Reputation: 81
I found some strange behaviour with a method I wrote in Ruby. When I call the method with two arguments the console says that it was expecting 0..1
but when I pass one argument it says it's expecting two. Can anyone explain to me why?
class Friendship < ApplicationRecord
belongs_to :user
belongs_to :friend, :class_name => "User"
def self.request(user,friend)
unless user == friend or Friendship.exists?(user,friend)
transaction do
create(:user => user, :friend => friend, :status => 'pending')
create(:user => friend, :friend => user, :status => 'requested')
end
end
end
def self.accept(user,friend)
transaction do
accepted_at = Time.now
accept_one_side(user,friend,accepted_at)
accept_one_side(friend,user,accepted_at)
end
end
def self.accept_one_side(user,friend,accepted_at)
request = find_by_user_id_and_friend_id(user,friend)

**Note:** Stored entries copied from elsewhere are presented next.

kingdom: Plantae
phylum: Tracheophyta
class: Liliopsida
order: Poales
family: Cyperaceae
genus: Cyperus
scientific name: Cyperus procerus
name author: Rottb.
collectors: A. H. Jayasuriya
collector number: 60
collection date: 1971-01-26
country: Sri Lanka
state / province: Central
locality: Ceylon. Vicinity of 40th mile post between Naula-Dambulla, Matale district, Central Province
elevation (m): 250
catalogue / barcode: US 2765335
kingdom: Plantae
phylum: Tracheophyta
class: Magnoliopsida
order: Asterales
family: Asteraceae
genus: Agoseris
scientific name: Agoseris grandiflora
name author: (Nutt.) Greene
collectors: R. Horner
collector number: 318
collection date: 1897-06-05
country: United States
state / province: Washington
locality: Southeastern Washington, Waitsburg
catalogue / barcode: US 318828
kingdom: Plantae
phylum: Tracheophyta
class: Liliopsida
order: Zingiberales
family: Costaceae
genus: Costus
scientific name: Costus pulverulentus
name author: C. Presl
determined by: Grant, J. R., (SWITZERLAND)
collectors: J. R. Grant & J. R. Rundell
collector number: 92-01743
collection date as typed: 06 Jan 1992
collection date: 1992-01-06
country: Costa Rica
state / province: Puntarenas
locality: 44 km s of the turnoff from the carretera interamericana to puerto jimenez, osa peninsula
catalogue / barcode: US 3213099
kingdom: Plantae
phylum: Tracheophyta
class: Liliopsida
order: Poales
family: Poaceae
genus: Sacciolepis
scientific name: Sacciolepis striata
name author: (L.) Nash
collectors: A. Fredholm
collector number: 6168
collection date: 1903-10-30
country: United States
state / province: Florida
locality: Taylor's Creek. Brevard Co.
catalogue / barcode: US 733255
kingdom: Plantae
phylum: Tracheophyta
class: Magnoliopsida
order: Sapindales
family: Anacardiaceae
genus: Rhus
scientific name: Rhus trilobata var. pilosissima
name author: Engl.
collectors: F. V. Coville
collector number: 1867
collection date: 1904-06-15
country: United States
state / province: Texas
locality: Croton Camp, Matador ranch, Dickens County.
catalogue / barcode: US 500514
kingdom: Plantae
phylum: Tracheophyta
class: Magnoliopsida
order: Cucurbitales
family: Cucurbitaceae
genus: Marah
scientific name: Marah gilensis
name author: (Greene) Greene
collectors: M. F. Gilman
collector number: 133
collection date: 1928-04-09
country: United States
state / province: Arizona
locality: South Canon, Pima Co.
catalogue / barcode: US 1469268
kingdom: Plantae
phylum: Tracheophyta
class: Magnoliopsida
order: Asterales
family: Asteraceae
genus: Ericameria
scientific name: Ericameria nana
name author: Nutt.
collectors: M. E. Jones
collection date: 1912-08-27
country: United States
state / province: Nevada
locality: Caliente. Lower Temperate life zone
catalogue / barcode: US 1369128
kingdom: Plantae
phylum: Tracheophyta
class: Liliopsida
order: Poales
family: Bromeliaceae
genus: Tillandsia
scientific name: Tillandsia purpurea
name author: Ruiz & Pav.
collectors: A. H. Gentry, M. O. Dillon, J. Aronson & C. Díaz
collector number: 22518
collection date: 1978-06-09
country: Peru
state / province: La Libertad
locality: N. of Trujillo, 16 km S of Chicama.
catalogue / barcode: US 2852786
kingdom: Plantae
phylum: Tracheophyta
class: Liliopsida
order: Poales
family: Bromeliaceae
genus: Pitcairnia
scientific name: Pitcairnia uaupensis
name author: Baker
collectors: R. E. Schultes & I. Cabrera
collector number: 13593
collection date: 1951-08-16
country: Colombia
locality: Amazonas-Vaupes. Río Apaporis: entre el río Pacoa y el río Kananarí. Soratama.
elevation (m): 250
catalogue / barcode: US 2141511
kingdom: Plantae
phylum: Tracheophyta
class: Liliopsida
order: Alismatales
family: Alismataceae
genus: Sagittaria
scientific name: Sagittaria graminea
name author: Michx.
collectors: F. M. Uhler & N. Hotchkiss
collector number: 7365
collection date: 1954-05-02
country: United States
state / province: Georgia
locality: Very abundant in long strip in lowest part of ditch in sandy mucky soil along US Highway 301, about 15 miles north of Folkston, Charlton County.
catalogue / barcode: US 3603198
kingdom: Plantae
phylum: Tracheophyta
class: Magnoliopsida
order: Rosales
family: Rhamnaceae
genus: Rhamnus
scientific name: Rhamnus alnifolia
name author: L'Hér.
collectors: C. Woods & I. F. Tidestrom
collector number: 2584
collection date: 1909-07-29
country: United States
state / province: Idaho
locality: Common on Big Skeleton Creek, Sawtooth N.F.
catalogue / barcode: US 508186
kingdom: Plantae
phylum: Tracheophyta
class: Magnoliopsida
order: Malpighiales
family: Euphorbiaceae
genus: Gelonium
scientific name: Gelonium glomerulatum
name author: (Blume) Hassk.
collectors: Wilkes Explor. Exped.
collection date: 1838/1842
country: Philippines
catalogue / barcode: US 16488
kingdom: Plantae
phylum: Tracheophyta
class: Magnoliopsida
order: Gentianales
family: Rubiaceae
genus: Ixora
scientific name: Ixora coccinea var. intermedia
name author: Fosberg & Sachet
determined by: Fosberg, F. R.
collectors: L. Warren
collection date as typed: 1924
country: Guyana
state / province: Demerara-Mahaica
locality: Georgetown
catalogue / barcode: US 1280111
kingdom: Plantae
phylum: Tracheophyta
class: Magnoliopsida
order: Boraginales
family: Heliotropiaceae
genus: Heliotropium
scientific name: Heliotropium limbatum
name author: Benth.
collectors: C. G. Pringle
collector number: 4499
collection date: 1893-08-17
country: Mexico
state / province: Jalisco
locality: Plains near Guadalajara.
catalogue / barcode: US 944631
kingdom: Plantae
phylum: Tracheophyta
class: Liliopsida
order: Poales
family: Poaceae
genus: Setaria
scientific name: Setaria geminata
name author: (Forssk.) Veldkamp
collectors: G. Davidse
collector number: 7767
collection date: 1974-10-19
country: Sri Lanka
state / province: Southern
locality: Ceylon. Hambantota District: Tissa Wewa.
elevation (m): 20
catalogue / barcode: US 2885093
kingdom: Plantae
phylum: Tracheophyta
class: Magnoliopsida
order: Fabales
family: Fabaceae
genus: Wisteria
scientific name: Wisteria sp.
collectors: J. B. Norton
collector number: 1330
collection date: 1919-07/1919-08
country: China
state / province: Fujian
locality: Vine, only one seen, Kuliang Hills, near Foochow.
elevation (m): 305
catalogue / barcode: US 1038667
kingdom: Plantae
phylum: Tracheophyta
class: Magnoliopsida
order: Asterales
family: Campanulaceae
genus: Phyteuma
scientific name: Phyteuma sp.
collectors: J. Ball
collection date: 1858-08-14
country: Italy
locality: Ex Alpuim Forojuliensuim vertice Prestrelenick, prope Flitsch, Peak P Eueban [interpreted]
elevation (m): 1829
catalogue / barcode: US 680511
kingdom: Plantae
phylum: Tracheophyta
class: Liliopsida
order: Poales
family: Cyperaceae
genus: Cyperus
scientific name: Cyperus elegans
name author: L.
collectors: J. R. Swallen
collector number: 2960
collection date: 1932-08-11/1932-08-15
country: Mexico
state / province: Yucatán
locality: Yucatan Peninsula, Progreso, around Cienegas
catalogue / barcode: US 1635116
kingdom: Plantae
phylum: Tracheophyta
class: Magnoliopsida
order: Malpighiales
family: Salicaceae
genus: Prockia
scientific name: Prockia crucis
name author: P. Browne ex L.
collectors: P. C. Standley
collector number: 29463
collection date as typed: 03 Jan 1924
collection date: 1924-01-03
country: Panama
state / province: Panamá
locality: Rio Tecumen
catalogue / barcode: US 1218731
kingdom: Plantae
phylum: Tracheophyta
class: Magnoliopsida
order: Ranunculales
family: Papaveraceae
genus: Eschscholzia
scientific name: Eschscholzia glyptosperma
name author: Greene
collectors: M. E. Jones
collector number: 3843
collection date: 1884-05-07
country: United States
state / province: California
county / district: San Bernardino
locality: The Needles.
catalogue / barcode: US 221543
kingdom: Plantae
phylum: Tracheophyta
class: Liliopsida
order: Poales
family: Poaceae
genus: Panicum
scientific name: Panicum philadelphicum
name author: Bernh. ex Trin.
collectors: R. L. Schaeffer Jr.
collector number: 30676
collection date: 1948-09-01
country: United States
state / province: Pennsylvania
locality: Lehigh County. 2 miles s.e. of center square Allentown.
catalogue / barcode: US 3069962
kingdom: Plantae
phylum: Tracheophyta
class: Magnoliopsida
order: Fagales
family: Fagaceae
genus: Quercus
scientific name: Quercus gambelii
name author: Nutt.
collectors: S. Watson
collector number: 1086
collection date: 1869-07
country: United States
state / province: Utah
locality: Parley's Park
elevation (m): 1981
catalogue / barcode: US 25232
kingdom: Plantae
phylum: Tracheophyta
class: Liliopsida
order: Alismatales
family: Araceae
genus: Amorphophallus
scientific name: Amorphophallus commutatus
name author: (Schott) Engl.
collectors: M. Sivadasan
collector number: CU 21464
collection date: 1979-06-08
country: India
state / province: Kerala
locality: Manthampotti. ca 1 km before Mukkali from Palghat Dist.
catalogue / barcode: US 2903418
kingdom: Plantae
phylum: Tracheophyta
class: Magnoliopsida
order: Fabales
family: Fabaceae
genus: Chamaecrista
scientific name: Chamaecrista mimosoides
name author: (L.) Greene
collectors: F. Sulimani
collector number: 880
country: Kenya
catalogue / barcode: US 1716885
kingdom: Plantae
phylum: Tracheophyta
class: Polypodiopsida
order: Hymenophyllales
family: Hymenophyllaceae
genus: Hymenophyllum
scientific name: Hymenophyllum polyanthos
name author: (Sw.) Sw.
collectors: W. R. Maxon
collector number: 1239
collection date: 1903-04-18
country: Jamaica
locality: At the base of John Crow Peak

request.status = 'accepted'
request.accepted_at = accepted_at
request.save!
end
end
It is the request method I am calling in the console like so:
Friendship.request(user1,user2)
where user1
and user2
are the first and second users in my database.
Upvotes: 0
Views: 341
Reputation: 106782
It is Friendship.exists?(user,friend)
that raises the error. exists?
is a finder method that takes only one argument.